Avoiding Overoptimism 
When making estimates on our companies’ forecast for growth, the natural tendency is often to be more optimistic about growth than we should be. To avoid making hiring or purchasing decisions that over-anticipate actual market conditions, make it a habit to project three different estimates on what your business’ future growth might look like: a high, low, and middle estimate. Think about what optimum growth would look like for the high side and the worst case scenario for the low end. Your middle estimate should seek to balance the factors that lead you to make your high and low estimates what they were. Chances are good, reality is likely to match the middle estimate much more closely.

Plan To Fail
This one might sound shocking, but before you make a big decision, take time to imagine you’ve already made it and failed splendidly. Examine the reasons why your plan is likely to fail ahead of time. Think through some of the most likely roadblocks you’ll encounter. Forcing yourself to consider failure at the outset may cause you to avoid a costly error while still in the planning stage. If you still decide to move forward, identifying pitfalls ahead of time can help you plan to avoid potential roadblocks if you do decide to move forward.

Eliminate Your Options
The natural human tendency is to view a decision as an either/or proposition. Break out of this mold by considering what you’d do if either option isn’t on the table. This can help you generate creative solutions you may not have considered if you were simply making a choice between two outcomes. Often the best decision is the one you haven’t identified yet.

Get Some Distance
As human beings, physical factors can play a big part in how we make decisions. Lack of sleep, poor exercise habits, and failure to handle life stressors appropriately can dramatically reduce our decision-making abilities. Stepping back from the decision point temporarily to reenergize can dramatically improve our clarity of mind.
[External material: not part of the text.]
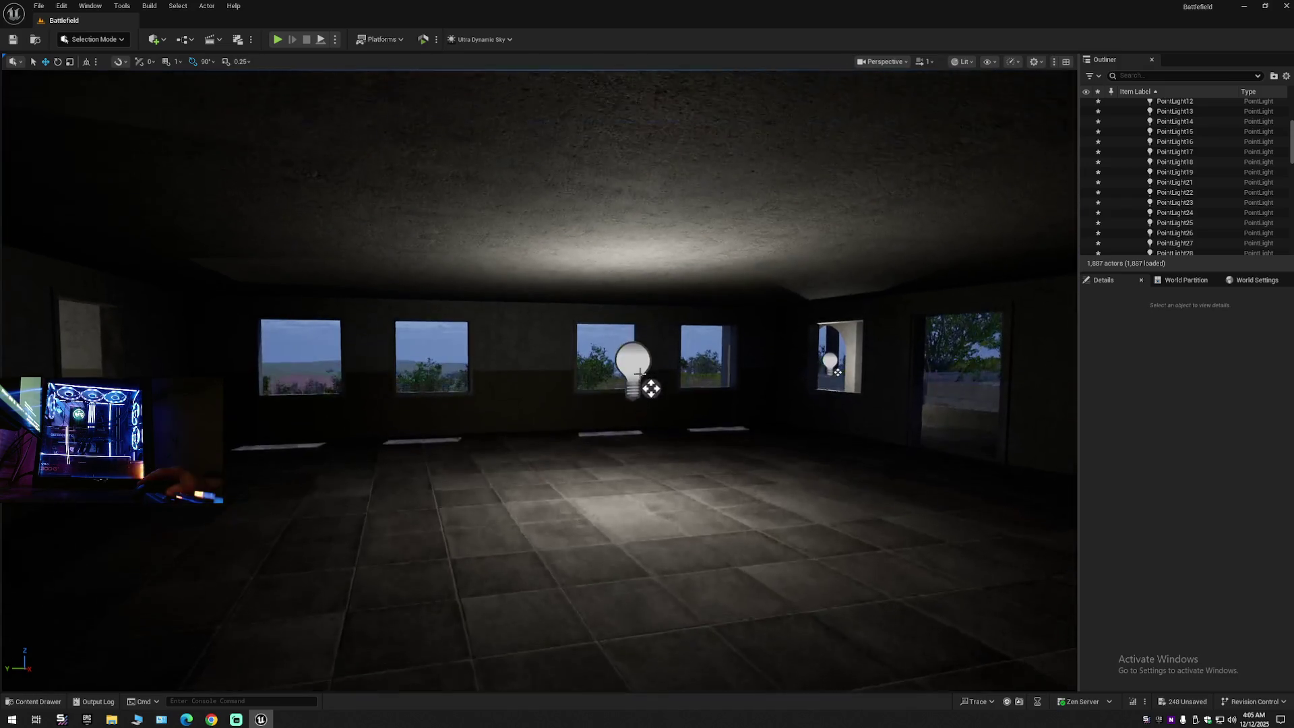
pyautogui.click(641, 371)
pyautogui.press('Delete')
Taking a walk, getting a good night’s rest, or going for a walk in the woods can make a huge difference.

Get Some Fresh Eyes 
Sometimes we’re too close to a decision to make a completely objective choice on our own. Bringing in someone we trust and asking advice can help us examine aspects of the decision we may not have been able to see on our own. Don’t box the person in by explaining which way you’re leaning in the process ahead of time. State the relevant facts, sit back, and pay attention to how they view it. Fresh eyes on the problem can make a big difference.

Making important decisions well is one of the most difficult aspects of being a business leader. Eliminating your own biases and making an accurate, objective decision is much more doable when you have tools in place to help.